======== STUDY TEXT
That's a fascinating history. I spent quite a few years working for the pembina institute, based out of drayton valley. Now, I didn't work um, I wasn't based out of drayton valley, but I spent a lot of time going up to drayton valley for meetings etc and over a five or six year period um having the the great opportunity of going there. So you probably know most people don't know where Drake Valley is, but I bet you do which is not far from Edmonton.

Michelle Connolly:

Yeah, that's right yeah.

Janet Sumner:

Yeah, and I also spent about seven years going back and forth working on oil caribou conservation planning in and around Edmonton. So that's Edmonton, a great stomping ground. Maybe we can. You talked about being a technician. I forget the term you used, but I just wanted to, because people hear these terms and they may not know what it means.

Janet Sumner:

And I have a vague idea of what it means, or I think I know what it means, but being a technician means you're out in the woods, right? You're out there stomping those grounds, is that? Is that correct, or am I?
================
*WHAT TO WORK ON*:
1/ In the interview transcript, about how many years does Janet Sumner say she spent going back and forth working on conservation planning around Edmonton?
2/ Summarize the interview transcript in two sentences.
3/ Give what comes next in the interview transcript, picking up after its last line.
The rows below the interview transcript come from a different source.
======== SUPPLIED MATERIAL
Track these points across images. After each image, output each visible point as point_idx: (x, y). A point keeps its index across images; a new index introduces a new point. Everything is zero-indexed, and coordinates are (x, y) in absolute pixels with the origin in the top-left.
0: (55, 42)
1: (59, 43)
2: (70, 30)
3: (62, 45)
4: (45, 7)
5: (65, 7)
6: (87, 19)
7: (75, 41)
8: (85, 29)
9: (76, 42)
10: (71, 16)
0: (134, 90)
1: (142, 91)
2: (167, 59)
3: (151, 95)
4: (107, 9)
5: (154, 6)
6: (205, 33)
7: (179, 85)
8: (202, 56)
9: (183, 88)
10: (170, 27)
================
======== SUPPLIED MATERIAL
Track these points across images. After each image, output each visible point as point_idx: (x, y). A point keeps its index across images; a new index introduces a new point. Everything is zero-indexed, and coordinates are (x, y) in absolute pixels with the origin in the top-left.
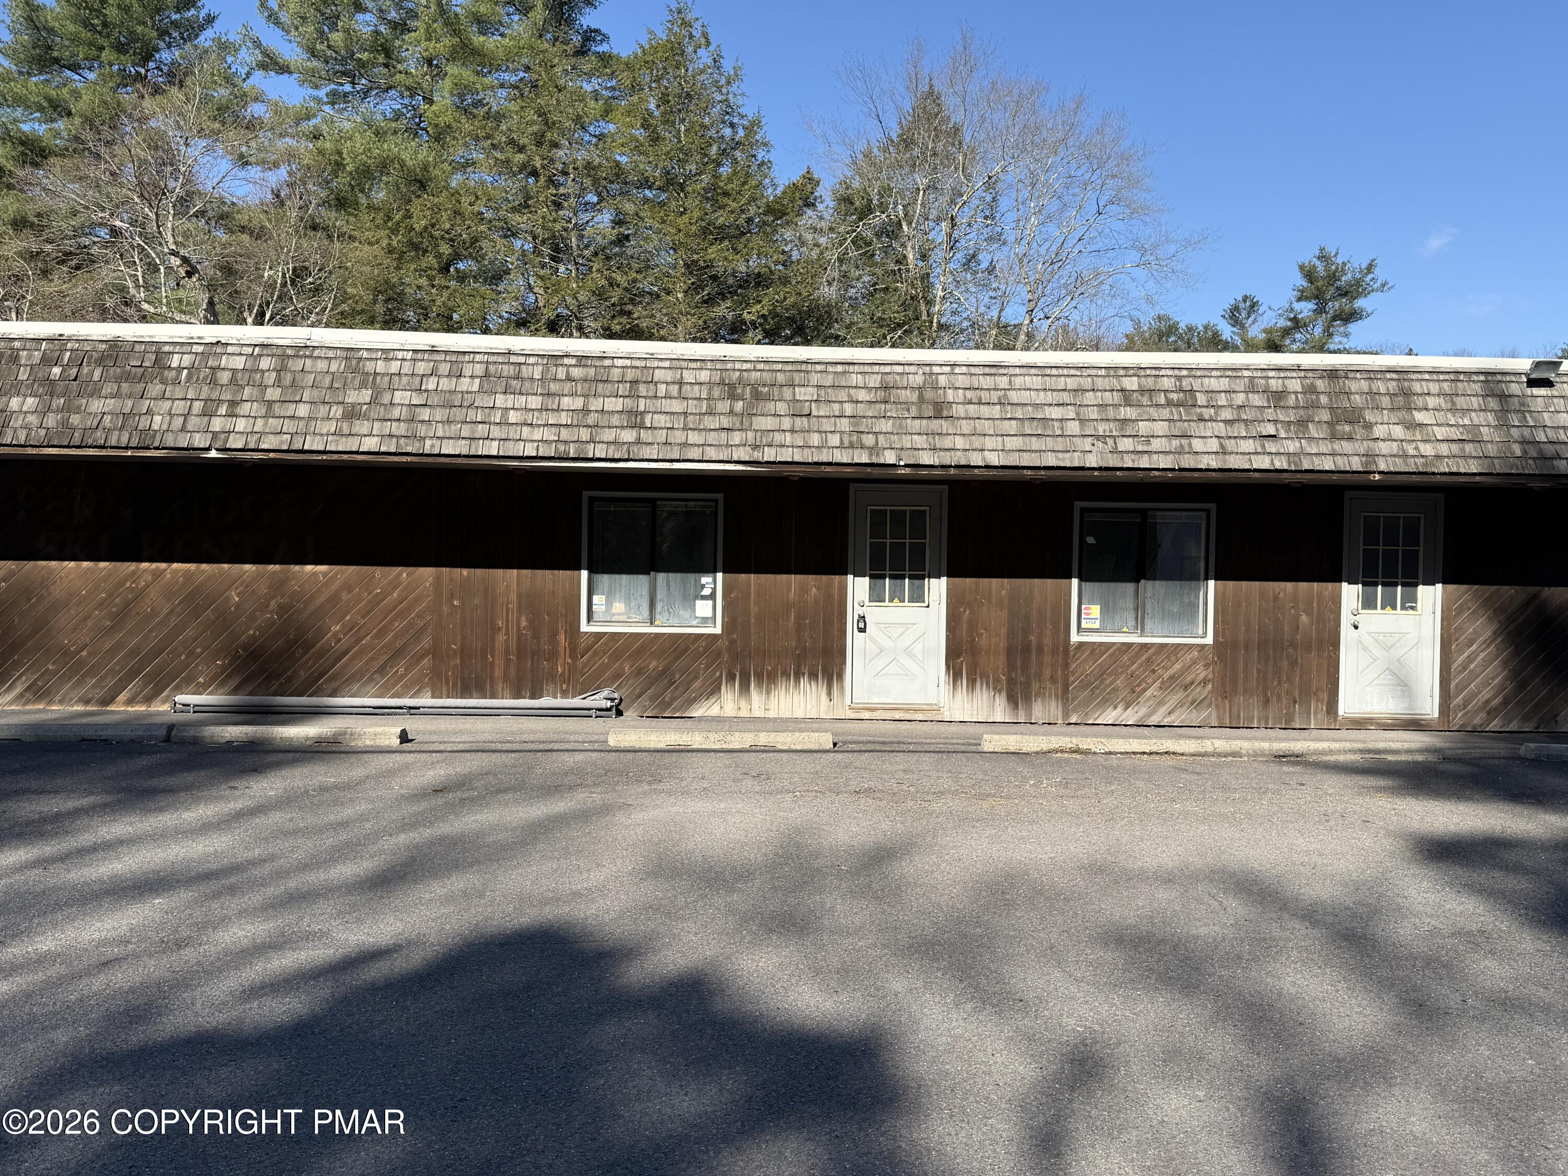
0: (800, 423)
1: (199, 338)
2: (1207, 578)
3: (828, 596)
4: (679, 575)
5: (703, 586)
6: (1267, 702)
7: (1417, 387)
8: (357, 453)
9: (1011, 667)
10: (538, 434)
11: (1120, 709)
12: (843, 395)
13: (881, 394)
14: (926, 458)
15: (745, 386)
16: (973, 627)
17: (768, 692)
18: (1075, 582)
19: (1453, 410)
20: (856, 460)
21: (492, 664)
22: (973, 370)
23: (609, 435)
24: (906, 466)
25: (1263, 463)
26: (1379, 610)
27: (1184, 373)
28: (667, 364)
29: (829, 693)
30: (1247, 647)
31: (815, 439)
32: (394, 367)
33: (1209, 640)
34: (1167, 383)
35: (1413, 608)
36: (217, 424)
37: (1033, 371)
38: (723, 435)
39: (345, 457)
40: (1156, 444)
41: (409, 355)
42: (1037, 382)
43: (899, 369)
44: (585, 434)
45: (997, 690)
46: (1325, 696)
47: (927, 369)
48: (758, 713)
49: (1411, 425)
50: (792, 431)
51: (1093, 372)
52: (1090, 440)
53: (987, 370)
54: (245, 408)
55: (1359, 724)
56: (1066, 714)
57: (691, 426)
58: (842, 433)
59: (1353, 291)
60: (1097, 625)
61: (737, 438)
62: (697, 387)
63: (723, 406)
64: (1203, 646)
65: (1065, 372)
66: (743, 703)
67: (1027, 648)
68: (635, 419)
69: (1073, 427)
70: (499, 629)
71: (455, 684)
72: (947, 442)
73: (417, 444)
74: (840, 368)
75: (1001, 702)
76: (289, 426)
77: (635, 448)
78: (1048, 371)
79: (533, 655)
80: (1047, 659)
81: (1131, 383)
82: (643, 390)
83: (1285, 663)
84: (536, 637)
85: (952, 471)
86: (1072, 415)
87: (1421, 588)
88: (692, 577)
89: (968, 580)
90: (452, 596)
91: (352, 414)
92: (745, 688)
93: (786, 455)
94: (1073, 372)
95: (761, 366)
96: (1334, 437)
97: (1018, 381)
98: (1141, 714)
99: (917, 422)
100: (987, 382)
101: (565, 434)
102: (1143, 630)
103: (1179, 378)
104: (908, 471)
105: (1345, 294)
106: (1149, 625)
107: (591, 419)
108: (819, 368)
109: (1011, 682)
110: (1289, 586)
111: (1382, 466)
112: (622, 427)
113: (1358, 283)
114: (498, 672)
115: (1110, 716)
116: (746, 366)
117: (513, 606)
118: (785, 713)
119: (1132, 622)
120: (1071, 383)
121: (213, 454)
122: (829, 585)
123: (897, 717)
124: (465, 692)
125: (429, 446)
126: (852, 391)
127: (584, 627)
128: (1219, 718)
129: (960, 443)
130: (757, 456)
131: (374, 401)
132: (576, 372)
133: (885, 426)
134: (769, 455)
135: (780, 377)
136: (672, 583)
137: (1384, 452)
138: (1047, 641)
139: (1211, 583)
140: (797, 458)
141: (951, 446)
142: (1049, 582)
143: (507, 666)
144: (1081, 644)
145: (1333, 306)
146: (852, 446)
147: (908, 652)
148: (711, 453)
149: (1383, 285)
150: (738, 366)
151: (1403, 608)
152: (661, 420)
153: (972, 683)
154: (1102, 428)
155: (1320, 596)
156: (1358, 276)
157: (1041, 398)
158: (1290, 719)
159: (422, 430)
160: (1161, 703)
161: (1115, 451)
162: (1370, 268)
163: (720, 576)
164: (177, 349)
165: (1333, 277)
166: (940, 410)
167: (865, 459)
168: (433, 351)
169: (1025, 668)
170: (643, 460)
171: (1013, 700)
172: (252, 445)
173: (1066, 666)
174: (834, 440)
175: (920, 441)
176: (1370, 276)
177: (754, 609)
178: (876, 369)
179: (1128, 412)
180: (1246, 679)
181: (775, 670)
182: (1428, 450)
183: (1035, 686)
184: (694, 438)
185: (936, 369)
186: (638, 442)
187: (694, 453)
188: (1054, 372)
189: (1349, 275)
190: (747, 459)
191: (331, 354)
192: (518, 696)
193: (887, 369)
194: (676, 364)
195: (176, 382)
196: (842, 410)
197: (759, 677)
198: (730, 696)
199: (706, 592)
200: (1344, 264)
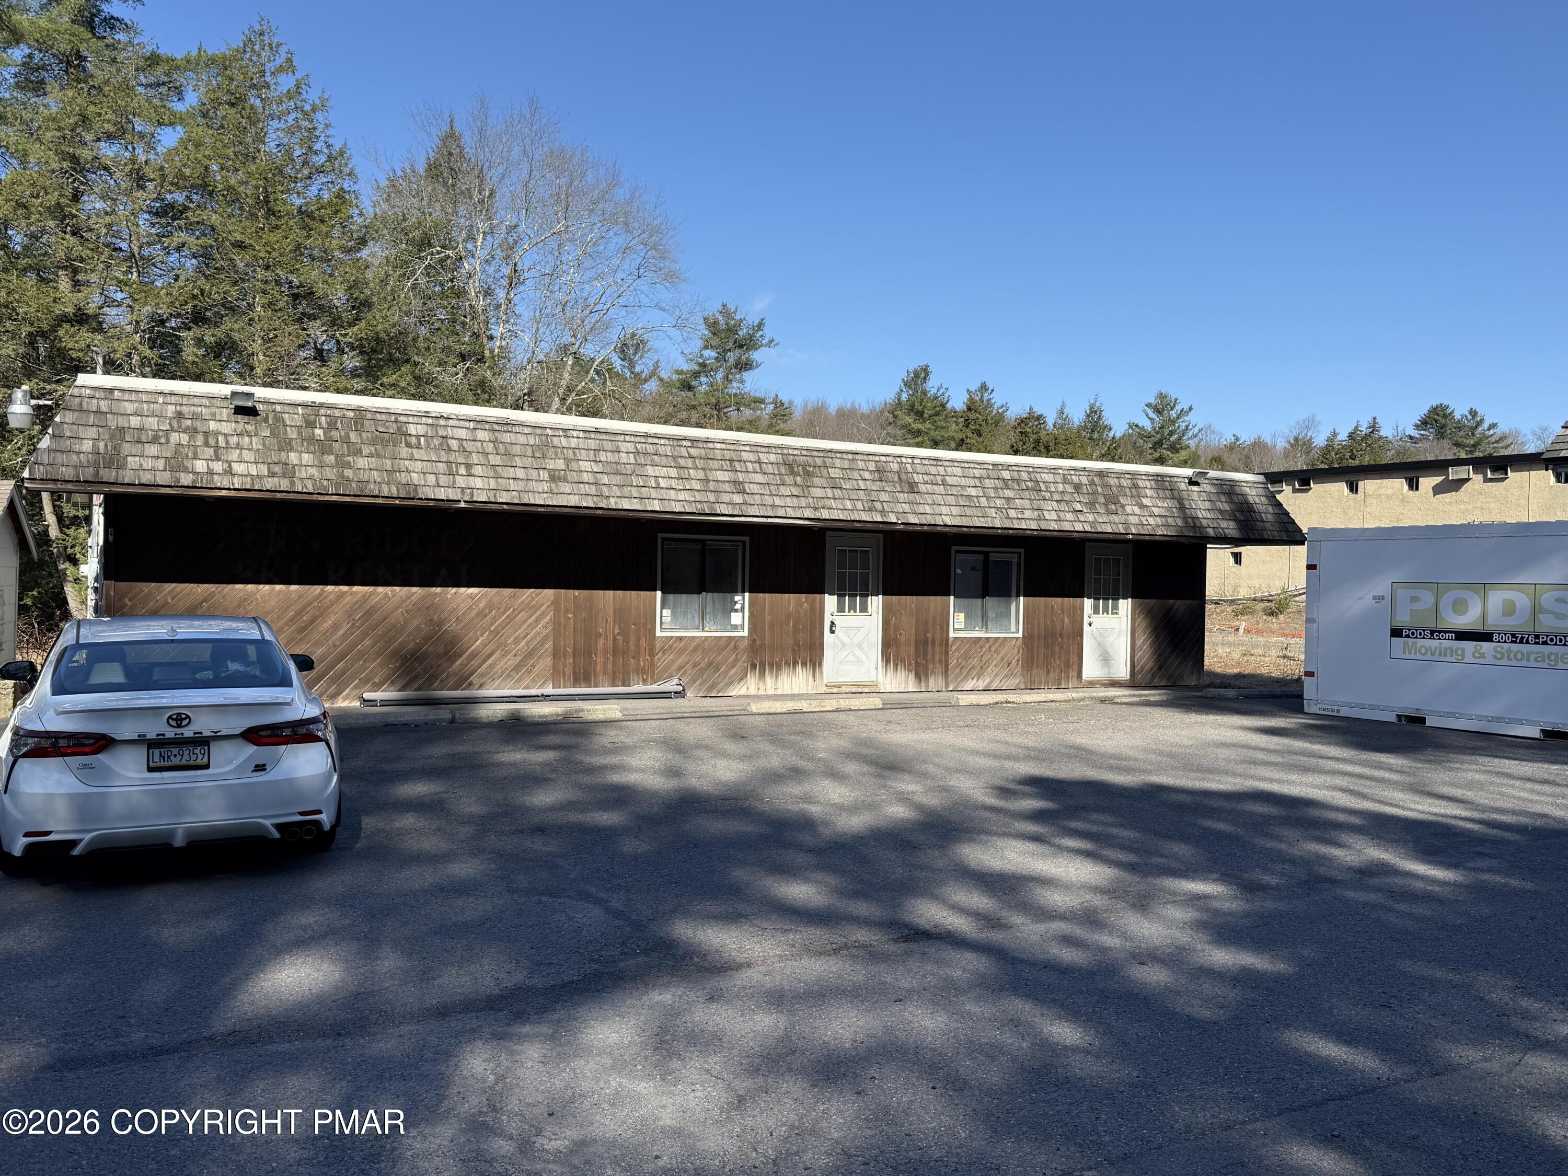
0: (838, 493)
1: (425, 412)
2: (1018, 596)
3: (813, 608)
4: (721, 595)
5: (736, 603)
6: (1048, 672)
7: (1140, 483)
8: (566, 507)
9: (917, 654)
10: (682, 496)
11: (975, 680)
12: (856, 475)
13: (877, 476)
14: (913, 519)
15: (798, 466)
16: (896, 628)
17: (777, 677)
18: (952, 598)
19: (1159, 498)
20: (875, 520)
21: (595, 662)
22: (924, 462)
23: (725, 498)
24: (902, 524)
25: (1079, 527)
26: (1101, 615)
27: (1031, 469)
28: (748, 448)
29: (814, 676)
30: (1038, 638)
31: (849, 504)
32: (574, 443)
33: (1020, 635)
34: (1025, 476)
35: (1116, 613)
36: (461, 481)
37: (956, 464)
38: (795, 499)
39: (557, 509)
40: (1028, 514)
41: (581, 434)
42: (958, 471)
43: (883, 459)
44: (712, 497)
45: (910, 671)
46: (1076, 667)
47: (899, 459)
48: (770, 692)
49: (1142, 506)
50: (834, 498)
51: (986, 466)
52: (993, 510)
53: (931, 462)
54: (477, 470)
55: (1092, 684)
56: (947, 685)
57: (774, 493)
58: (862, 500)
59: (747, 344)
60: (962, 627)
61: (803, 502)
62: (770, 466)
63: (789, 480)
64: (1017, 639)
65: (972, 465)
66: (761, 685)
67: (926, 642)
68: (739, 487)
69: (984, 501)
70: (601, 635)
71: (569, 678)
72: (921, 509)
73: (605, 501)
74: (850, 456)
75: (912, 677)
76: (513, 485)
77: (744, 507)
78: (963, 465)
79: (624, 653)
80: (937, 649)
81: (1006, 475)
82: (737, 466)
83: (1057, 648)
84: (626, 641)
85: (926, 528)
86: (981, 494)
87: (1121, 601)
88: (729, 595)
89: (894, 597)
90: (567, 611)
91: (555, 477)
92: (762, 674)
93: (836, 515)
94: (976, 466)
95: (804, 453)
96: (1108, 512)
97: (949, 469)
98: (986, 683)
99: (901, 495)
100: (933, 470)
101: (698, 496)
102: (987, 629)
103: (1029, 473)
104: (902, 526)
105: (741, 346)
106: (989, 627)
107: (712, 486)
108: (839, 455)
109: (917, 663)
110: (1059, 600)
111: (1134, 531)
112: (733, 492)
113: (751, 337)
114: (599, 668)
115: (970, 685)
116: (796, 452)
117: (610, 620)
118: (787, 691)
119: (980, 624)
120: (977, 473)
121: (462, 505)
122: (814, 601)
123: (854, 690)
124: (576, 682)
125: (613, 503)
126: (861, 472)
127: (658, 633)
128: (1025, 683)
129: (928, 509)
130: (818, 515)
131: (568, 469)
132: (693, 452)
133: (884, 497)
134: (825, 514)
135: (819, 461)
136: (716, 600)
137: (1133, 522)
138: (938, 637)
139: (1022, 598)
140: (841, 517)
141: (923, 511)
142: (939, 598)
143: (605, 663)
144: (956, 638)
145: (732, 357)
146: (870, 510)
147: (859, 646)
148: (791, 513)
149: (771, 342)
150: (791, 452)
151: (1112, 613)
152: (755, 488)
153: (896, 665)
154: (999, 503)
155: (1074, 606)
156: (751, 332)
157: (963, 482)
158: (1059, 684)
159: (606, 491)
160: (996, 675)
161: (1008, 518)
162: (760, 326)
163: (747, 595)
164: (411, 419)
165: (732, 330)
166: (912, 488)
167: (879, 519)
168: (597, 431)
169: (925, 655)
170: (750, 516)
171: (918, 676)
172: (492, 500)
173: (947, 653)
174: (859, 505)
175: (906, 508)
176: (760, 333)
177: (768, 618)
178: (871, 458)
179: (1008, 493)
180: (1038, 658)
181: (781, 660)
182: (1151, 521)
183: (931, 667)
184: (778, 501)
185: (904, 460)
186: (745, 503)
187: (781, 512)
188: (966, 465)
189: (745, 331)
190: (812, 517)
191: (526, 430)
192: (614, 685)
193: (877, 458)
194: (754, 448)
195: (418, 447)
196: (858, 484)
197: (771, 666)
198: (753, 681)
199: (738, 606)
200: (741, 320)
================
======== SUPPLIED MATERIAL
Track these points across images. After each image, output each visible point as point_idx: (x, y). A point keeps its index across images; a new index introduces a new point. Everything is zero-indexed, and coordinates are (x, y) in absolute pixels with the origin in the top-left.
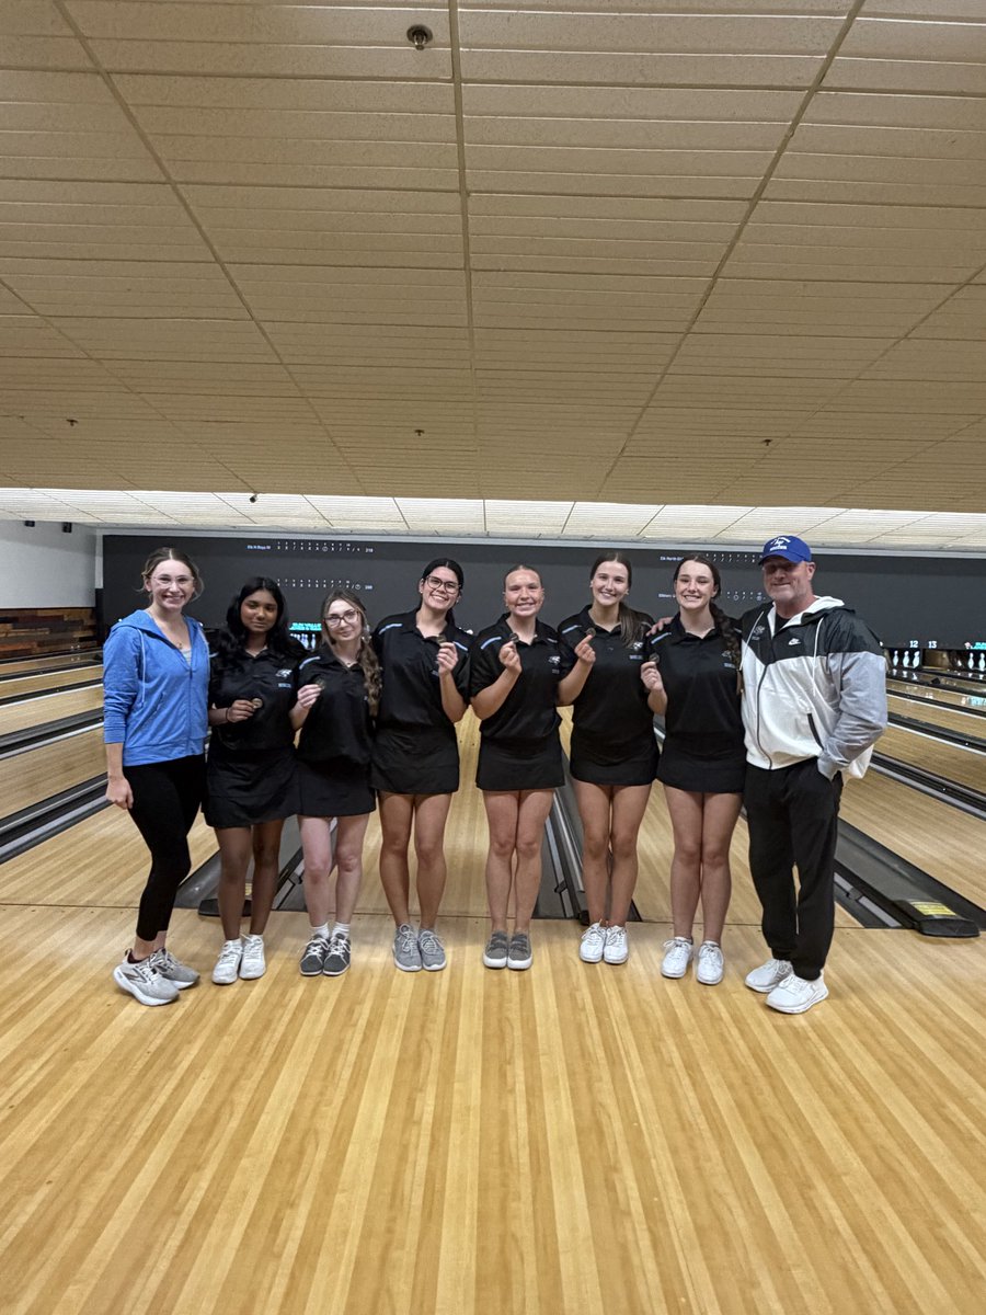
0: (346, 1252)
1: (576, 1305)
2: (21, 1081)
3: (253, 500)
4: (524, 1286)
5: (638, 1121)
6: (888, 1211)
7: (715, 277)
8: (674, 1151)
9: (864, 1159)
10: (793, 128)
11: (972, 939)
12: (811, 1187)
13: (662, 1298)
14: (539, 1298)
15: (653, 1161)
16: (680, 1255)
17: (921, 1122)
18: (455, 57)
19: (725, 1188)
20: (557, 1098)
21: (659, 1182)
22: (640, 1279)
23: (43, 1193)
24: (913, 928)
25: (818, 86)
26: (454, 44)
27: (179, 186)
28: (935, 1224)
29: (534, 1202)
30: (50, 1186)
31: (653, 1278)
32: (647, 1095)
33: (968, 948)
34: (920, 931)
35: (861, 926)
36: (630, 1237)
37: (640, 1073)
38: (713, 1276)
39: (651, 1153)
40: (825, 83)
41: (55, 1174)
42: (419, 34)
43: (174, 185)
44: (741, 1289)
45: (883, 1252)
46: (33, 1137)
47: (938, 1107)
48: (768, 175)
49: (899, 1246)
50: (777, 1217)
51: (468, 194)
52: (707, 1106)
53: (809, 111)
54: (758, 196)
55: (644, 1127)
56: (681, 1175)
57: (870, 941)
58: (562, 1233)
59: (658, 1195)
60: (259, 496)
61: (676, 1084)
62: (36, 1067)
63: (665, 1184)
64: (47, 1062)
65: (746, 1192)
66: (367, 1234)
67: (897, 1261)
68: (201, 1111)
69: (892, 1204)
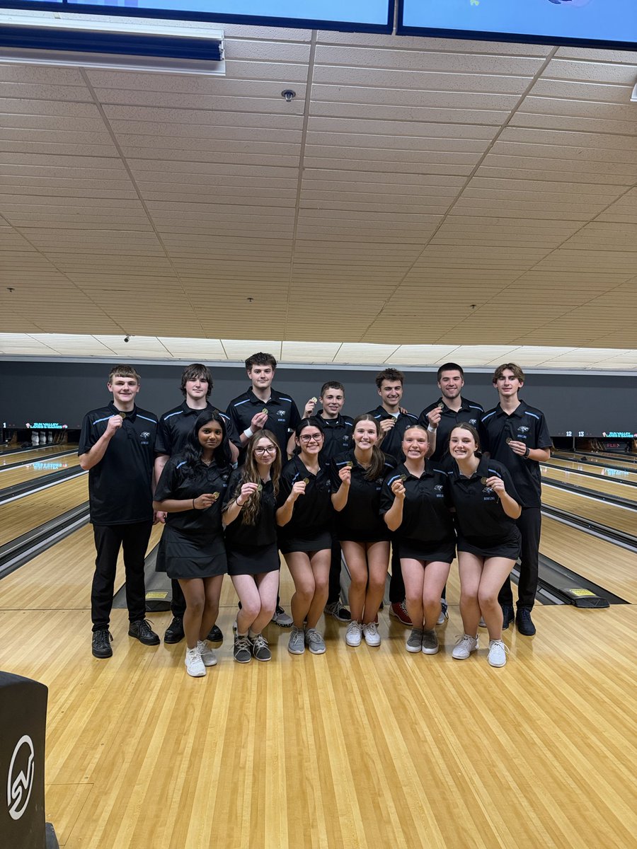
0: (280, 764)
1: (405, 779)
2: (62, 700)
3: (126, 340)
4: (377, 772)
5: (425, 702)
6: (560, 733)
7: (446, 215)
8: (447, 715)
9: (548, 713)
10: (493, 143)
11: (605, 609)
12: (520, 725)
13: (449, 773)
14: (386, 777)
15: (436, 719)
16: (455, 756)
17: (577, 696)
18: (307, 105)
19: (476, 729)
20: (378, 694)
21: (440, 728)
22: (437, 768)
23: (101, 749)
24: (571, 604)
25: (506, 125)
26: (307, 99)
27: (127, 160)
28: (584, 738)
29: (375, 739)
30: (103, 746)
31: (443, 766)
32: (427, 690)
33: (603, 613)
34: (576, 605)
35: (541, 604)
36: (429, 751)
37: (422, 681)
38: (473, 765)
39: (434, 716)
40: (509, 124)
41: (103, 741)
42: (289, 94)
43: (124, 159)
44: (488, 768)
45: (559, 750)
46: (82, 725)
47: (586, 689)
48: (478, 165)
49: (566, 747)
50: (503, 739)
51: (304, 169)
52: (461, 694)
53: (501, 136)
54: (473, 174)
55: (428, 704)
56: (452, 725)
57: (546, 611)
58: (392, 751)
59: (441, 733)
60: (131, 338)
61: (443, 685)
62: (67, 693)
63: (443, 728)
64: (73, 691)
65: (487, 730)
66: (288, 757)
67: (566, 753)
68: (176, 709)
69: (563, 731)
================
*EXPECTED RESPONSES*:
1/ About seven years.

2/ A speaker recalls working for the Pembina Institute and traveling often to Drayton Valley, a place not far from Edmonton, for meetings over a five- or six-year period. Janet Sumner adds that she spent about seven years working on caribou conservation planning around Edmonton, then asks whether being a technician means being out in the woods.

3/
Michelle Connolly:

Yeah, the projects? I was, yes, so when I worked as a field technician, I was generally helping on either government or university students doing their projects, and so they would hire a bunch of us to go and help them collect data in the field, so information about the behavior of animals or the, you know, the patterns of vegetation on the ground. So, yes, it is, it's outdoor work. I've worked in, you know, forest fire field work, vancouver Island, marmot fieldwork, my own research, which was on basically recovery after an insect outbreak in the inland temperate rainforest. You know insect surveys, pollinator surveys. So yes, those are the folks that do the outside work of collecting information, usually to support some kind of research.

Janet Sumner:

Where are you based right now?

Michelle Connolly:

Oh yeah, of course. So we're based in Klatelitene territory, so it's in north central BC.

Kaya Adleman:

No-transcript um, and you guys do, in addition to forestry work, you do conservation stuff across all um, all kinds of fields and areas, right?

Michelle Connolly:

uh, we most definitely do not do forestry work um our our work is based around essentially resisting forestry and primary forests.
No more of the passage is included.